26. So far as the location of the school is concerned, although at [6] it is recorded that the sponsor said that the school was in Bharatpur - 8, Chitwan, at [14] it is recorded that the sponsor did not know the address of the school, simply saying that it was near the family home and took about five to ten minutes walking. It appears that at one point at least, the sponsor was unable to recall the address of the school.
27. Although it is said in the grounds that the sponsor's evidence was that the family have a permanent home in Gulmi but the family resides in Chitwan, I was not directed to anything that supports that contention as to the sponsor's evidence. I do note that the character certificates in relation to the appellants at pages 28 and 29 of the appellant's bundle do appear to state that the appellants are inhabitants of "VDC/Municipality Bharatpur ward no.10 Chitwan", but that appears to be the only possible source of information to the effect that the appellants live at an address very close to the school.
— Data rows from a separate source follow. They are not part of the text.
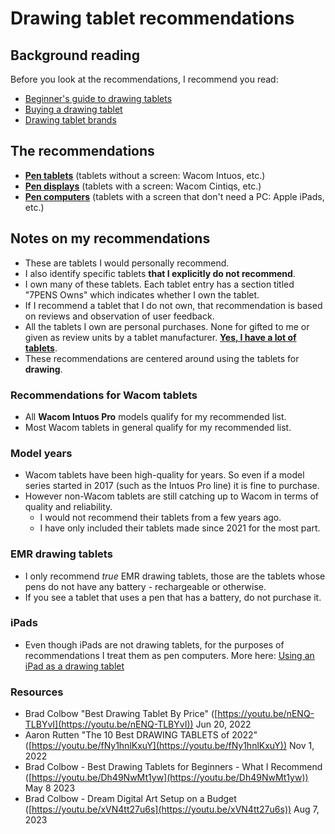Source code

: # Drawing tablet recommendations

## Background reading

Before you look at the recommendations, I recommend you read:

* [Beginner's guide to drawing tablets](../../guides/beginners-guide.md)
* [Buying a drawing tablet](../)
* [Drawing tablet brands](../../drawing-tablet-brands/)&#x20;

## The recommendations

* [**Pen tablets**](pen-tablets.md) (tablets without a screen: Wacom Intuos, etc.)
* [**Pen displays**](pen-displays.md) (tablets with a screen: Wacom Cintiqs, etc.)
* [**Pen computers**](pen-computer-recommendations-by-price-range.md) (tablets with a screen that don't need a PC: Apple iPads, etc.)

## Notes on my recommendations

* These are tablets I would personally recommend.
* I also identify specific tablets **that I explicitly do not recommend**.&#x20;
* I own many of these tablets. Each tablet entry has a section titled "7PENS Owns" which indicates whether I own the tablet.
* If I recommend a tablet that I do not own, that recommendation is based on reviews and observation of user feedback.&#x20;
* All the tablets I own are personal purchases. None for gifted to me or given as review units by a tablet manufacturer. [**Yes, I have a lot of tablets**](../../about-thesevenpens/my-tablets.md).
* These recommendations are centered around using the tablets for **drawing**.



### Recommendations for Wacom tablets

* All **Wacom Intuos Pro** models qualify for my recommended list.
* Most Wacom tablets in general qualify for my recommended list.&#x20;

### Model years

* Wacom tablets have been high-quality for years. So even if a model series started in 2017 (such as the Intuos Pro line) it is fine to purchase.
* However non-Wacom tablets are still catching up to Wacom in terms of quality and reliability.&#x20;
  * I would not recommend their tablets from a few years ago.&#x20;
  * I have only included their tablets made since 2021 for the most part.

### EMR drawing tablets

* I only recommend _true_ EMR drawing tablets, those are the tablets whose pens do not have any battery - rechargeable or otherwise.
* If you see a tablet that uses a pen that has a battery, do not purchase it.

### iPads

* Even though iPads are not drawing tablets, for the purposes of recommendations I treat them as pen computers. More here: [Using an iPad as a drawing tablet](../using-an-ipad-as-a-drawing-tablet.md)&#x20;

### **Resources**

* Brad Colbow "Best Drawing Tablet By Price" ([https://youtu.be/nENQ-TLBYvI](https://youtu.be/nENQ-TLBYvI)) Jun 20, 2022
* Aaron Rutten "The 10 Best DRAWING TABLETS of 2022" ([https://youtu.be/fNy1hnlKxuY](https://youtu.be/fNy1hnlKxuY)) Nov 1, 2022
* Brad Colbow - Best Drawing Tablets for Beginners - What I Recommend  ([https://youtu.be/Dh49NwMt1yw](https://youtu.be/Dh49NwMt1yw)) May 8 2023
* Brad Colbow - Dream Digital Art Setup on a Budget ([https://youtu.be/xVN4tt27u6s](https://youtu.be/xVN4tt27u6s)) Aug 7, 2023

##

&#x20;&#x20;
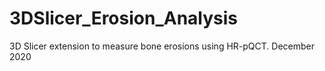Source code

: # 3DSlicer_Erosion_Analysis
3D Slicer extension to measure bone erosions using HR-pQCT. December 2020
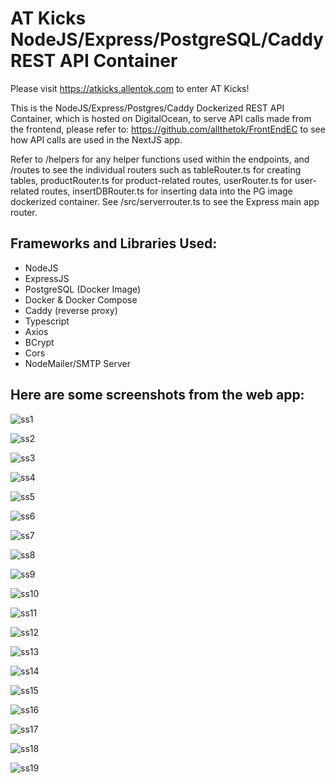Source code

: # AT Kicks NodeJS/Express/PostgreSQL/Caddy REST API Container

Please visit https://atkicks.allentok.com to enter AT Kicks!

This is the NodeJS/Express/Postgres/Caddy Dockerized REST API Container, which is hosted on DigitalOcean, to serve API calls made from the frontend, please refer to: https://github.com/allthetok/FrontEndEC to see how API calls are used in the NextJS app.

Refer to /helpers for any helper functions used within the endpoints, and /routes to see the individual routers such as tableRouter.ts for creating tables, productRouter.ts for product-related routes, userRouter.ts for user-related routes, insertDBRouter.ts for inserting data into the PG image dockerized container. See /src/serverrouter.ts to see the Express main app router.

## Frameworks and Libraries Used:

- NodeJS
- ExpressJS
- PostgreSQL (Docker Image)
- Docker & Docker Compose
- Caddy (reverse proxy)
- Typescript
- Axios
- BCrypt
- Cors
- NodeMailer/SMTP Server


## Here are some screenshots from the web app:

![ss1](images/AK1.JPG)

![ss2](images/AK2.JPG)

![ss3](images/AK3.JPG)

![ss4](images/AK4.JPG)

![ss5](images/AK5.JPG)

![ss6](images/AK6.JPG)

![ss7](images/AK7.JPG)

![ss8](images/AK8.JPG)

![ss9](images/AK9.JPG)

![ss10](images/AK10.JPG)

![ss11](images/AK11.JPG)

![ss12](images/AK12.JPG)

![ss13](images/AK13.JPG)

![ss14](images/AK14.JPG)

![ss15](images/AK15.JPG)

![ss16](images/AK16.JPG)

![ss17](images/AK17.JPG)

![ss18](images/AK18.JPG)

![ss19](images/AK19.JPG)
28. Having said that, it is not clear where the FtJ obtained the information about Gulmi and Chitwan being 120 kilometres apart. In the absence of any indication that this was evidence before him, it does appear that the FtJ may have undertook his own research on the point. If so, as is clear from authority, that was entirely inappropriate for many obvious reasons.
29. However, the point remains that on the basis of the evidence before the FtJ, the school was in a different place from where the appellants are said to have lived. To that extent the FtJ's assessment of the sponsor's evidence was justified.
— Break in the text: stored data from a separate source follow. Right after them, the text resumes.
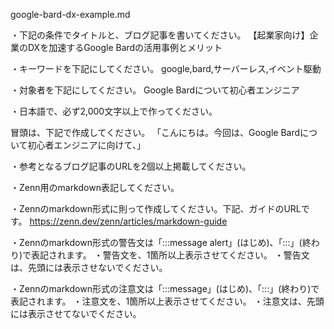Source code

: google-bard-dx-example.md

・下記の条件でタイトルと、ブログ記事を書いてください。
【起業家向け】企業のDXを加速するGoogle Bardの活用事例とメリット

・キーワードを下記にしてください。
google,bard,サーバーレス,イベント駆動

・対象者を下記にしてください。
        Google Bardについて初心者エンジニア


・日本語で、必ず2,000文字以上で作ってください。

冒頭は、下記で作成してください。
「こんにちは。今回は、Google Bardについて初心者エンジニアに向けて、」

・参考となるブログ記事のURLを2個以上掲載してください。




・Zenn用のmarkdown表記してください。

・Zennのmarkdown形式に則って作成してください。下記、ガイドのURLです。
https://zenn.dev/zenn/articles/markdown-guide

・Zennのmarkdown形式の警告文は「:::message alert」(はじめ)、「:::」(終わり)で表記されます。
・警告文を、1箇所以上表示させてください。
・警告文は、先頭には表示させないでください。

・Zennのmarkdown形式の注意文は「:::message」(はじめ)、「:::」(終わり)で表記されます。
・注意文を、1箇所以上表示させてください。
・注意文は、先頭には表示させてないでください。


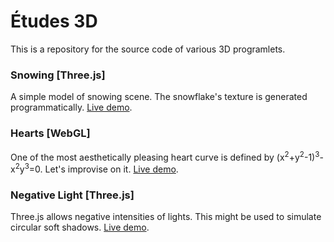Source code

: # Études 3D
This is a repository for the source code of various 3D programlets.

### Snowing [Three.js]
A simple model of snowing scene. The snowflake's texture is generated programmatically. [Live demo](https://boytchev.github.io/etudes/threejs/snowing.html). 

### Hearts [WebGL]
One of the most aesthetically pleasing heart curve is defined by (x<sup>2</sup>+y<sup>2</sup>-1)<sup>3</sup>-x<sup>2</sup>y<sup>3</sup>=0. Let's improvise on it. [Live demo](https://boytchev.github.io/etudes/webgl/hearts.html).

### Negative Light [Three.js]
Three.js allows negative intensities of lights. This might be used to simulate circular soft shadows. [Live demo](https://boytchev.github.io/etudes/threejs/negative-light.html).

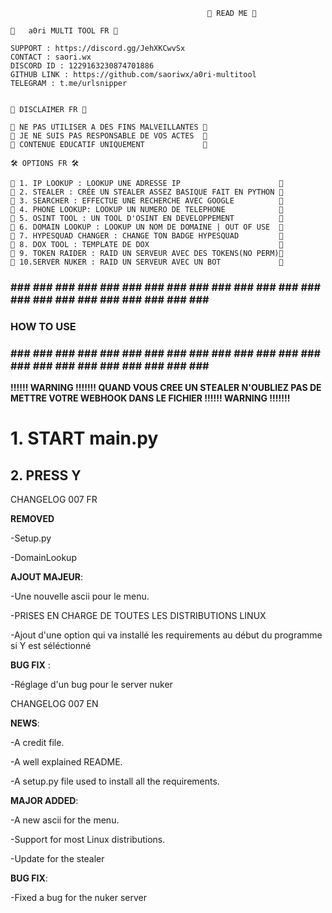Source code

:                                                 📖 READ ME 📖

    🪪   a0ri MULTI TOOL FR 🪪

    SUPPORT : https://discord.gg/JehXKCwvSx
    CONTACT : saori.wx
    DISCORD ID : 1229163230874701886
    GITHUB LINK : https://github.com/saoriwx/a0ri-multitool
    TELEGRAM : t.me/urlsnipper
    

    📌 DISCLAIMER FR 📌

    📍 NE PAS UTILISER A DES FINS MALVEILLANTES 📍
    📍 JE NE SUIS PAS RESPONSABLE DE VOS ACTES  📍
    📍 CONTENUE EDUCATIF UNIQUEMENT             📍

    🛠️ OPTIONS FR 🛠️

    🫧 1. IP LOOKUP : LOOKUP UNE ADRESSE IP                      🫧
    🫧 2. STEALER : CRÉE UN STEALER ASSEZ BASIQUE FAIT EN PYTHON 🫧
    🫧 3. SEARCHER : EFFECTUE UNE RECHERCHE AVEC GOOGLE          🫧
    🫧 4. PHONE LOOKUP: LOOKUP UN NUMERO DE TELEPHONE            🫧
    🫧 5. OSINT TOOL : UN TOOL D'OSINT EN DEVELOPPEMENT          🫧
    🚫 6. DOMAIN LOOKUP : LOOKUP UN NOM DE DOMAINE | OUT OF USE  🚫
    🫧 7. HYPESQUAD CHANGER : CHANGE TON BADGE HYPESQUAD         🫧
    🫧 8. DOX TOOL : TEMPLATE DE DOX                             🫧
    🫧 9. TOKEN RAIDER : RAID UN SERVEUR AVEC DES TOKENS(NO PERM)🫧
    🫧 10.SERVER NUKER : RAID UN SERVEUR AVEC UN BOT             🫧


### ### ### ### ### ### ### ### ### ### ### ### ### ### ### ### ### ### ### ### ### ### ### ### ### 
###                                                                                             ### 
###                                       HOW TO USE                                            ### 
###                                                                                             ### 
### ### ### ### ### ### ### ### ### ### ### ### ### ### ### ### ### ### ### ### ### ### ### ### ### 

**!!!!!! WARNING !!!!!!! QUAND VOUS CREE UN STEALER N'OUBLIEZ PAS DE METTRE VOTRE WEBHOOK DANS LE FICHIER !!!!!! WARNING !!!!!!!**


# 1. START main.py

## 2. PRESS Y




CHANGELOG 007 FR

**REMOVED**

-Setup.py

-DomainLookup

**AJOUT MAJEUR**: 

-Une nouvelle ascii pour le menu.

-PRISES EN CHARGE DE TOUTES LES DISTRIBUTIONS LINUX

-Ajout d'une option qui va installé les requirements au début du programme si Y est séléctionné


**BUG FIX** : 

-Réglage d'un bug pour le server nuker



CHANGELOG 007 EN

**NEWS**:

-A credit file.

-A well explained README.

-A setup.py file used to install all the requirements.

**MAJOR ADDED**: 

-A new ascii for the menu.

-Support for most Linux distributions.

-Update for the stealer


**BUG FIX**: 

-Fixed a bug for the nuker server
30. When considering the FtJ's decision as a whole, I am satisfied that it provides legally sustainable reasons for his conclusion that the sponsor has not and did not have sole responsibility for the appellants. The FtJ was entitled to reject the suggestion that the appellants' mother expressed no interest in them at the time of the divorce or since. He gave reasons for concluding that the witness statement said to be from the appellant's mother could not be 'relied on', albeit that the FtJ did not use that phrase. There were other respects in which the sponsor's evidence was found to be lacking in credibility.
31. In those circumstances, the FtJ plainly rejected the contention that the sponsor had sole responsibility for the appellants as had been claimed, in terms of taking decisions in their lives and so forth. It is evident that he rejected the sponsor's evidence in that respect.
32. Whilst it is the case that the FtJ's decision is not immune from criticism, when his decision is considered overall I am satisfied that it is legally sustainable. I am not satisfied that there is any error of law in the FtJ's decision, or any that is material to the outcome. The decision to dismiss the appeal therefore stands.

Decision
33. The decision of the First-tier Tribunal did not involve the making of an error on a point of law. Its decision to dismiss the appeal of each appellant therefore stands.

Direction Regarding Anonymity - Rule 14 of the Tribunal Procedure (Upper Tribunal) Rules 2008

Unless and until a Tribunal or court directs otherwise, the appellants are granted anonymity. No report of these proceedings shall directly or indirectly identify them or any member of their family. This direction applies both to the appellants and to the respondent. Failure to comply with this direction could lead to contempt of court proceedings.